When I was growing up, hunting and fishing taught me about the importance of clean water, abundant fish and wildlife habitat and sound natural resource management. I also have become increasingly aware that we need to take greater steps to ensure that the public always has access to places to hunt and fish. Finally, it does not do much good to have well-managed and abundant wildlife and great places to hunt if you can't own and use a rifle or a shotgun.

During my time in public service, I have always supported all the elements necessary for successful hunting and fishing. As President, I will continue to support funding for federal and state fish-and-game managers, seek ways to expand access to places for the public to hunt and fish, and protect the rights of law-biding Americans to buy and use rifles and shotguns, so that the future of hunting and fishing in America is assured.

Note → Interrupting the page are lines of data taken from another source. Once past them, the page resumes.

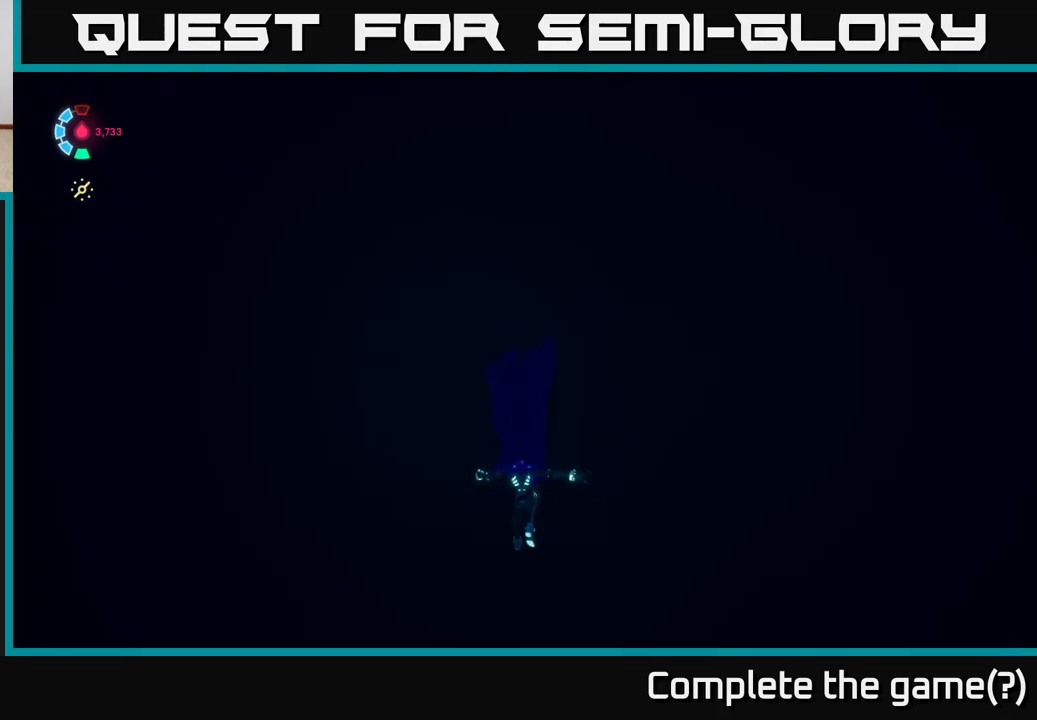
{"buttons": [], "left_stick": "center", "right_stick": "down", "events": [[67, "right_stick", "center"], [267, "right_stick", "down"]]}
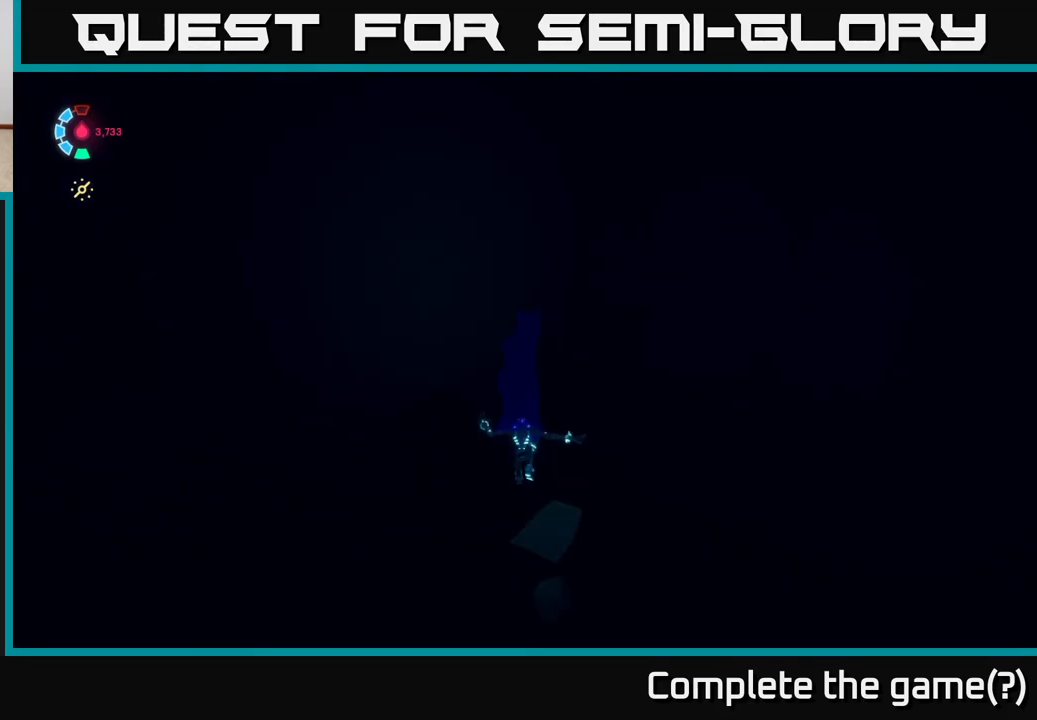
{"buttons": [], "left_stick": "center", "right_stick": "down", "events": []}
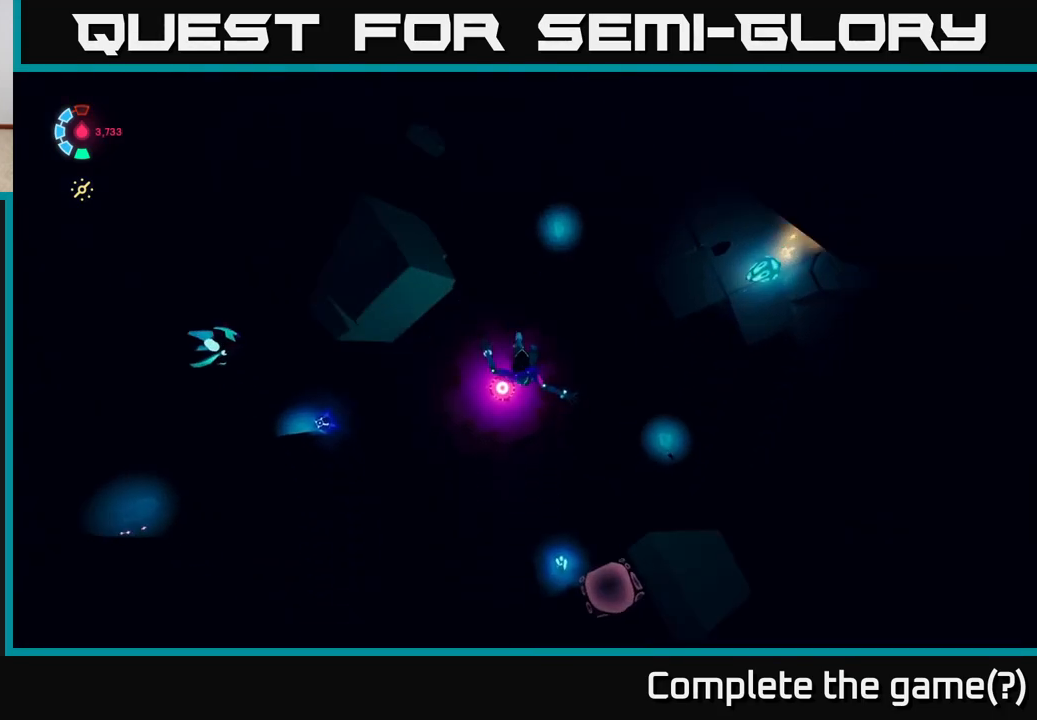
{"buttons": [], "left_stick": "center", "right_stick": "up-left", "events": [[200, "right_stick", "center"], [500, "right_stick", "up-left"]]}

[pagebreak] OL: Do you support a renewal of the 1994 Assault Weapons Ban, a bill that outlawed certain models of semi-automatic firearms? Why or why not?

Bush: The best way to reduce gun crime is to vigorously enforce existing gun laws, so that guns are kept out of the hands of criminals but are not denied to responsible and law-abiding citizens. I support reauthorization of the 1994 Assault Weapons Ban, but I oppose additions to or expansion of the ban.

My administration has proven that enforcing existing gun laws is a highly effective strategy of combating violent crime. My administration has devoted over $1 billion, since 2001, to Project Safe Neighborhoods, my initiative for enforcing existing gun laws, and has succeeded in increasing the rate of gun crime prosecutions by 68 percent during the last three years. At the same time, the violent crime victimization rate has dropped by 21 percent.

Kerry: Yes, I support extending the assault weapons ban. The weapons that are the subject of this ban are not used for hunting, and extending this ban will not infringe on the rights ofny Americans to hunt, including those who hunt with semi-automatic shotguns. It will, however, help police deal with the violence that we are witnessing in too many American cities. Today, one in five law enforcement officers killed in the line of duty is killed with an assault weapon. Innocent citizens continue to be caught in automatic weapon crossfire on city streets. Simply put, I stand with the police officers who have called for extending the ban. Police officers who put their lives on the line every day should not be outgunned by the criminals they are seeking to stop.

OL: In your view, does the Second Amendment protect the individual's right to own firearms? Why or why not?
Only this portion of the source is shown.